La storia della disinfestazione ha radici molto lontane; è facile supporre che anche i nostri progenitori abbiano risposto con uno schiaffo al disturbo di qualche zanzara. Dobbiamo tuttavia attendere fino al XX secolo per avere i primi studi accurati sugli aspetti scientifici che riguardano questo mestiere. Per un’analisi esauriente della biologia dei principali infestanti siamo invece davvero all’inizio, se si eccettua la miriade di studi che hanno riguardato i topi, visti però come cavie da laboratorio e non come nostri commensali.

Gli scarafaggi sono spesso indicati come un fossile vivente, un gruppo di organismi che ha attraversato intere ere geologiche, con morfologia immutata. In effetti gli attuali appartenenti all’ordine Blattoidei sono alcuni casi indistinguibili, per forma e dimensioni, rispetto ad organismi fossili apparsi già a partire dal periodo Carbonifero, 300 milioni di anni fa.

Questa costanza nell’aspetto dei fossili e dei rappresentanti attuali del gruppo, ha anche indotto qualcuno a forzare un po’ la mano: per la fazione negazionista infatti, un animale che appare “all’improvviso” nella sua forma, e non mostra poi evidenti segni di cambiamento, sarebbe la prova dell’inesistenza dell’evoluzione darwiniana; un sillogismo illogico che possiamo tranquillamente trascurare.

Davvero gli scarafaggi non sono mai mutati nelle ultime tre ere geologiche? Non possiamo esserne certi, poiché i caratteri che i fossili ci mostrano, sono solo una parte di ciò che l’animale potrebbe rivelarci, se potessimo osservarlo dal vivo. Quello che è certo è che effettivamente la loro forma si è rivelata immediatamente adatta al ruolo, alla nicchia ecologica che a questo gruppo di animali è toccato occupare.
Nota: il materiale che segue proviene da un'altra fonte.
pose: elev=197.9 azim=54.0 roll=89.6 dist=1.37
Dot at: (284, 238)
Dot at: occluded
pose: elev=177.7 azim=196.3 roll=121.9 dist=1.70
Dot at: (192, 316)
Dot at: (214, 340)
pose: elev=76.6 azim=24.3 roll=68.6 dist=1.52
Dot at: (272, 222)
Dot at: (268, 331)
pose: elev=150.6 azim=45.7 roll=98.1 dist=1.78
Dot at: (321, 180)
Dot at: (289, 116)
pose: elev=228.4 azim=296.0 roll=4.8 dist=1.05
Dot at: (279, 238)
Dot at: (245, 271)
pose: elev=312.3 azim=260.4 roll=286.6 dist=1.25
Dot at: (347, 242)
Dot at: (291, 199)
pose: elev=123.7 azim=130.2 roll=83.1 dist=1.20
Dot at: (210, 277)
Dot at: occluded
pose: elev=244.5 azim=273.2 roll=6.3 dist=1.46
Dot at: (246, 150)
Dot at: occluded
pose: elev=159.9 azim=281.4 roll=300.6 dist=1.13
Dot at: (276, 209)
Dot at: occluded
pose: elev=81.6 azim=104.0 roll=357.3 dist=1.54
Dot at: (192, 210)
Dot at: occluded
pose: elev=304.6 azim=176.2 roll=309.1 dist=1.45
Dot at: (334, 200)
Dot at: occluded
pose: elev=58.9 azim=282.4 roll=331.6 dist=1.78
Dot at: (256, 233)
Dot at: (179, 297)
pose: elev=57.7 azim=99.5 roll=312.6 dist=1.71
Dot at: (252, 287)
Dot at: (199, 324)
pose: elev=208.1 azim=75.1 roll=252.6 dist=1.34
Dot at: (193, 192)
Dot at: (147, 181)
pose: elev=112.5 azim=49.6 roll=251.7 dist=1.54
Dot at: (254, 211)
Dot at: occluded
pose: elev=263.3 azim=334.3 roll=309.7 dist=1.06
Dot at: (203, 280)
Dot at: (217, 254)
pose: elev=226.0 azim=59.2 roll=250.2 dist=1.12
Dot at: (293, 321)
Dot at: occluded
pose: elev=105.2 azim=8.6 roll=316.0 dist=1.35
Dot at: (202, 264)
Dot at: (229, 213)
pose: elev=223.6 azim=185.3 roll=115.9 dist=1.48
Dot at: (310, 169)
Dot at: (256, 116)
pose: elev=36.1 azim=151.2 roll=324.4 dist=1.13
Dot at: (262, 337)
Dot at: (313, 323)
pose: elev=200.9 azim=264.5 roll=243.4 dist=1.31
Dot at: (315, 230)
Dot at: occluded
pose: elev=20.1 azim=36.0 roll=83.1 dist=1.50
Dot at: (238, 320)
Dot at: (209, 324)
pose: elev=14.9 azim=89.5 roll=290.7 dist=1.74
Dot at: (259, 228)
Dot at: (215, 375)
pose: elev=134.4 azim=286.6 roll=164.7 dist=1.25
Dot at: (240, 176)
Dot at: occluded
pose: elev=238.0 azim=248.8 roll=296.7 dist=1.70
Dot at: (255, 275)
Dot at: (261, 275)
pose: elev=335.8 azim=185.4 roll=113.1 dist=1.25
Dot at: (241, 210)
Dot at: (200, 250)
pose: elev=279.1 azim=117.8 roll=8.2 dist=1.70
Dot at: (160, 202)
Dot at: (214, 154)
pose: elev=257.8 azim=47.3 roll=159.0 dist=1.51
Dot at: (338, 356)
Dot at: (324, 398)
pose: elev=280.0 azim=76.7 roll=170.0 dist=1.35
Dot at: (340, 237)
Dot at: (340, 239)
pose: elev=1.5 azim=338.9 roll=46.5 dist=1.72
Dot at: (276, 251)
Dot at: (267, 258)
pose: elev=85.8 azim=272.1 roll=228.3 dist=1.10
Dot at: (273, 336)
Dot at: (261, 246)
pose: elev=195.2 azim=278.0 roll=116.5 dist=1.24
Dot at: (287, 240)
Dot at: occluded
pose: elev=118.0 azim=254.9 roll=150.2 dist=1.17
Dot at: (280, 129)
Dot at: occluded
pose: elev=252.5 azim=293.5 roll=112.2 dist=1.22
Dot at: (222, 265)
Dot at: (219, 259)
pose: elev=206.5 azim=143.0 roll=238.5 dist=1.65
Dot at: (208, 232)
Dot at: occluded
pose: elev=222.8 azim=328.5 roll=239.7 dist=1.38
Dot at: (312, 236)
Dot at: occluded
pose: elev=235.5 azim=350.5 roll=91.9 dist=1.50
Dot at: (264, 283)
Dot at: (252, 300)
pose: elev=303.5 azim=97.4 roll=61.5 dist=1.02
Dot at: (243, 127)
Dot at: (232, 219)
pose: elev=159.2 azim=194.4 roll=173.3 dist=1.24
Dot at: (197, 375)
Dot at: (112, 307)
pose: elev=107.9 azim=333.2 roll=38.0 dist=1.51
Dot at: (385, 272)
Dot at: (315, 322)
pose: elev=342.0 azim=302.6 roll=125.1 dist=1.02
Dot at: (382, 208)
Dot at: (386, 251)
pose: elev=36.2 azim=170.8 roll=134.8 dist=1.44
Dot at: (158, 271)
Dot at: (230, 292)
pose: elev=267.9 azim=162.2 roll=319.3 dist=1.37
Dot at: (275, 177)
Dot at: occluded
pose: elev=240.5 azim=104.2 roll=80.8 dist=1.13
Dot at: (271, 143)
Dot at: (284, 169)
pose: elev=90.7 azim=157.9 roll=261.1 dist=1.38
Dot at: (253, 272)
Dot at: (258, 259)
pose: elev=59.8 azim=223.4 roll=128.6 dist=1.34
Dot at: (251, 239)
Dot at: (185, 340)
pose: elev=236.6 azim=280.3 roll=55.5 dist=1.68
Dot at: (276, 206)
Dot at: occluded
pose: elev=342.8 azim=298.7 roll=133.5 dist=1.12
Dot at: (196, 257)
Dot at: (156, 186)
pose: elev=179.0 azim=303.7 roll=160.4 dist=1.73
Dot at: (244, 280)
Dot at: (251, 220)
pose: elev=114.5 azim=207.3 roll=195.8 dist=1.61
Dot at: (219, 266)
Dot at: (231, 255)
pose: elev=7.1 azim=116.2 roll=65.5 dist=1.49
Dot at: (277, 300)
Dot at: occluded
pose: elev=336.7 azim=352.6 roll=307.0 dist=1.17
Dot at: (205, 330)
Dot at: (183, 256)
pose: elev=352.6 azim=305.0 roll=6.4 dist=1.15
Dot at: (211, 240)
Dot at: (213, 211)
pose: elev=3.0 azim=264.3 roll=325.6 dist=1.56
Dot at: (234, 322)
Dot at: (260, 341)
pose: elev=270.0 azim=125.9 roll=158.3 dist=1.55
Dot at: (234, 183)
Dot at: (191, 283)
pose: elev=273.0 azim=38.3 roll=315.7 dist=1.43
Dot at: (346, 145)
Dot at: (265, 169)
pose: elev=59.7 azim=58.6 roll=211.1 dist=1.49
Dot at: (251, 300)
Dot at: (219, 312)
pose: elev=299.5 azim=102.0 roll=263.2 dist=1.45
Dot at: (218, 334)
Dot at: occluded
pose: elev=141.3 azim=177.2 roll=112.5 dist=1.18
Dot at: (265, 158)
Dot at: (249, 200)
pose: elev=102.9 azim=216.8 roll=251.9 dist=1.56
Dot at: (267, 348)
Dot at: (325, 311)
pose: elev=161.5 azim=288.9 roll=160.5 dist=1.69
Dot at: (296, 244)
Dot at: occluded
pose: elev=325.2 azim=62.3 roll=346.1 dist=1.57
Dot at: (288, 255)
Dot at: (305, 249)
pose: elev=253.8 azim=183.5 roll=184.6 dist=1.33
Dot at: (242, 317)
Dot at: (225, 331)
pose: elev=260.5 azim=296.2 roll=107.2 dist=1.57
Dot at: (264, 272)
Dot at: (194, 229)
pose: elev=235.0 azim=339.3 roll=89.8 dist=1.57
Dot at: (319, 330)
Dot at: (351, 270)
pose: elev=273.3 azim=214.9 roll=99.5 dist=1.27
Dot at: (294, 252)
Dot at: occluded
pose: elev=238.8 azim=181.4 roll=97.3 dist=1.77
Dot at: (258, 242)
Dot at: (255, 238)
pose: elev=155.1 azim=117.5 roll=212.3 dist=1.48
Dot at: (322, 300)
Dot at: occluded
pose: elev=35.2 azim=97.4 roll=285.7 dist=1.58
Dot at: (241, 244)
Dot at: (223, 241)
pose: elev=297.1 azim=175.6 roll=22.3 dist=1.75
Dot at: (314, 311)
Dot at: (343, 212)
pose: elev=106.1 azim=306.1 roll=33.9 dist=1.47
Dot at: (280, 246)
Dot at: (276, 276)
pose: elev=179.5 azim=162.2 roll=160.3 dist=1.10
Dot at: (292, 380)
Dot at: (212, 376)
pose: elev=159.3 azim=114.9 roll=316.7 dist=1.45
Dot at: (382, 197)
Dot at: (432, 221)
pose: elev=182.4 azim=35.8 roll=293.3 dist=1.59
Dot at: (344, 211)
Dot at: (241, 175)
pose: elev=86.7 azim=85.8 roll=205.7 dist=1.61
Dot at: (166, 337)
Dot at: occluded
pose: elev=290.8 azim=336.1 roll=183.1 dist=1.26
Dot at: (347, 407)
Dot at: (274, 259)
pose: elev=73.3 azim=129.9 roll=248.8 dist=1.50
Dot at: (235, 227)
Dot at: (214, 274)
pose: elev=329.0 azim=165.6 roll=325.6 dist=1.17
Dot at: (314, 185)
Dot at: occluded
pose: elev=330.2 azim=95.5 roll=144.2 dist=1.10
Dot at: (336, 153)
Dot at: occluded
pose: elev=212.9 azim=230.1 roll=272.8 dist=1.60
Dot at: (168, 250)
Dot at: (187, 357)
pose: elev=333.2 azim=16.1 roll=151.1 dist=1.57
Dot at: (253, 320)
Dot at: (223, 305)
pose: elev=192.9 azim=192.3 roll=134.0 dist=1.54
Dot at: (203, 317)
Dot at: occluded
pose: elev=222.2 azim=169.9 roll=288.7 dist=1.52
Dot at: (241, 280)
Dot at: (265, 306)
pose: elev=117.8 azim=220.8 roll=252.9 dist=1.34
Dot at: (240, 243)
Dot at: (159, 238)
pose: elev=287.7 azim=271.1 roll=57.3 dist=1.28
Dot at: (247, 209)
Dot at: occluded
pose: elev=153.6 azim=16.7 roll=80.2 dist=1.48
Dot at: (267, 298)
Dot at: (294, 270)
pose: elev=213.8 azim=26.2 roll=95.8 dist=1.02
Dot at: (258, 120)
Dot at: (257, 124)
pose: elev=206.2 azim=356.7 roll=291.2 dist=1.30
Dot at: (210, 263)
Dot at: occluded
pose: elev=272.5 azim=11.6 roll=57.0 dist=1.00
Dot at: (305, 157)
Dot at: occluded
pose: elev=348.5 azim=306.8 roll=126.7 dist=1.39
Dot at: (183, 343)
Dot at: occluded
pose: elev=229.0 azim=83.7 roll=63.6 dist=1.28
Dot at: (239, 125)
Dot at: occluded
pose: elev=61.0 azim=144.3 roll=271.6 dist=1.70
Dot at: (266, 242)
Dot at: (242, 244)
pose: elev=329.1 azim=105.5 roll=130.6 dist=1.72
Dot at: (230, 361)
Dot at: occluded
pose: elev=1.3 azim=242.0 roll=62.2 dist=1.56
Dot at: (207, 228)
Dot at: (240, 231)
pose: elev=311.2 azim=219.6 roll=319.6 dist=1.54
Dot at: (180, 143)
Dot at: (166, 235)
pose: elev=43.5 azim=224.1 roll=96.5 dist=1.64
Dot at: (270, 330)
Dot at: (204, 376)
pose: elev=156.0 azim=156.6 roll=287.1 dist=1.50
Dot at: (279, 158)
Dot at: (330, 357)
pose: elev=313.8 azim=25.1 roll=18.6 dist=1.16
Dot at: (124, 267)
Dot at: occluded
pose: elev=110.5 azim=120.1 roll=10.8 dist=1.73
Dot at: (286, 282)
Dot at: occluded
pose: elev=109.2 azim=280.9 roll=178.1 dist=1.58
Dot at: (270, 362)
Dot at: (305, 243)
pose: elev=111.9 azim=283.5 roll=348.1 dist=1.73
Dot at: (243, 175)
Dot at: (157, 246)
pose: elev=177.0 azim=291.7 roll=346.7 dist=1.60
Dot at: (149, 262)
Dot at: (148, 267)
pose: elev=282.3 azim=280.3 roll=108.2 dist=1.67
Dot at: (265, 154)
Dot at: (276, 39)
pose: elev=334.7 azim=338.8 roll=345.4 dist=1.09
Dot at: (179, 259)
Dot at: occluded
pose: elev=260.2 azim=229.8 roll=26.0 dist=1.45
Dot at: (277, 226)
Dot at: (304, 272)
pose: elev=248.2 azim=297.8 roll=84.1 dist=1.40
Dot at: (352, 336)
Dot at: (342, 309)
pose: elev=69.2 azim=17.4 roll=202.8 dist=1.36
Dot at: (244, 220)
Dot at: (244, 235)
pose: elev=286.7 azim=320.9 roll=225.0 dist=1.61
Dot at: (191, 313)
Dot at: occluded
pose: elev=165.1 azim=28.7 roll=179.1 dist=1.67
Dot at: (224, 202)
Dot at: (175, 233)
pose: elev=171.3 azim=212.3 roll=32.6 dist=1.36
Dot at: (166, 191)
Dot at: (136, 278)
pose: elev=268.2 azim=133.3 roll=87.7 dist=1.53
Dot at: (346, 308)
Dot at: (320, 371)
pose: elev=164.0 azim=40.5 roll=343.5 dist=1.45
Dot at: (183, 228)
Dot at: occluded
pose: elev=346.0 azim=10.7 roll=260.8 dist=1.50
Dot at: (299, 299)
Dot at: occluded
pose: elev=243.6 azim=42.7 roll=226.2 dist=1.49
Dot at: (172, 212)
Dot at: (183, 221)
Gli scarafaggi sono un ordine oggi rappresentato da migliaia di specie, dalla forma piuttosto costante. Abitano luoghi umidi e bui: colonizzano le lettiere sotto le foglie in decomposizione, o le intercapedini dietro la corteccia degli alberi più anziani: ovunque la materia organica si accumuli prima di decomporsi. Tra tutti gli scarafaggi, la specie Blatta orientalis qualche migliaio di anni fa si è trovata fianco a fianco con un mammifero, che come lei frequentava luoghi bui, per riscaldarsi e sentirsi protetto. Quel mammifero eravamo noi, e quello scarafaggio non ci ha più abbandonati.

Insieme a B. orientalis, annoveriamo normalmente altre 4 specie di scarafaggi commensali dell’uomo: Periplaneta americanaSupella longipalpaPolyphaga aegyptiaca e Blattella germanica. La storia di ciascuno di questi infestanti è tutta da scrivere; abbiamo segnalazioni certe a partire da due tre secoli fa, ma è facile che almeno in alcune regioni del globo, essi abbiano affiancato l’uomo da molto più tempo.

Sono tutti questi scarafaggi, realmente dei “fossili viventi”, oppure si sono evoluti in questi secoli o millenni, e lo stanno facendo tuttora, per meglio svolgere il loro ruolo di commensali?

Risale al 2013 un interessante lavoro scientifico che prova quanto già si stava osservando da tempo sul campo. Oggetto di questa ricerca è stata Blattella germanica. È stata la prima tra le specie di scarafaggi comunemente considerate infestanti, ad essere combattuta in modo generalizzato con le esche avvelenate, somministrate nella maggior parte dei casi sotto forma di un gel alimentare, contenente: sostanze attrattive; coformulanti destinati a mantenere la giusta consistenza il più a lungo possibile; e ovviamente quantità, peraltro piccolissime, di veleno.

Dopo non molti anni dalle prime campagne di disinfestazione mediante esche avvelenate, alcuni ceppi di questo scarafaggio hanno iniziato ad evitare le esche, diventando così immuni ai tentativi di disinfestazione, con il metodo che si era rapidamente imposto tra gli addetti. La resistenza, curiosamente, non si è però focalizzata sui principi attivi velenosi che le diverse ditte aggiungono alle esche. Questo era il meccanismo più temuto, o perlomeno il più facilmente prevedibile, dopo che da almeno un secolo osserviamo ceppi di insetti resistenti alle varie molecole “miracolose” che di volta in volta vengono messe a punto dalla ricerca di nuovi insetticidi.

Ciò che è stato osservato non è una resistenza al principio attivo insetticida. Alcune popolazioni di  Blattella germanica ora riconoscono le esche avvelenate, non le assaggiano e quindi non si avvelenano. Come può accadere? Le esche inizialmente messe a punto e commercializzate, hanno sempre utilizzato come sostanze attrattive glucosio e fruttosio. Gli scarafaggi hanno dei recettori intorno alla bocca, i sensilli, deputati a riconoscere i diversi sapori dei cibi che trovano. Alcuni di questi, i recettori del dolce, riconoscono la presenza di sostanze come il glucosio, ed informano il cervello che ci si trova di fronte ad un cibo dolce, che può essere mangiato. Altri riconoscono molecole che vengono classificate come amare; la reazione del loro cervello di fronte a questa informazione è di evitare quel cibo, perché amaro. Tra parentesi questi stessi recettori sono massimamente sensibili alla caffeina, che quindi è per la blattella il cibo da evitare per eccellenza, con buona pace di chi ancora le chiama “blatte del caffè”.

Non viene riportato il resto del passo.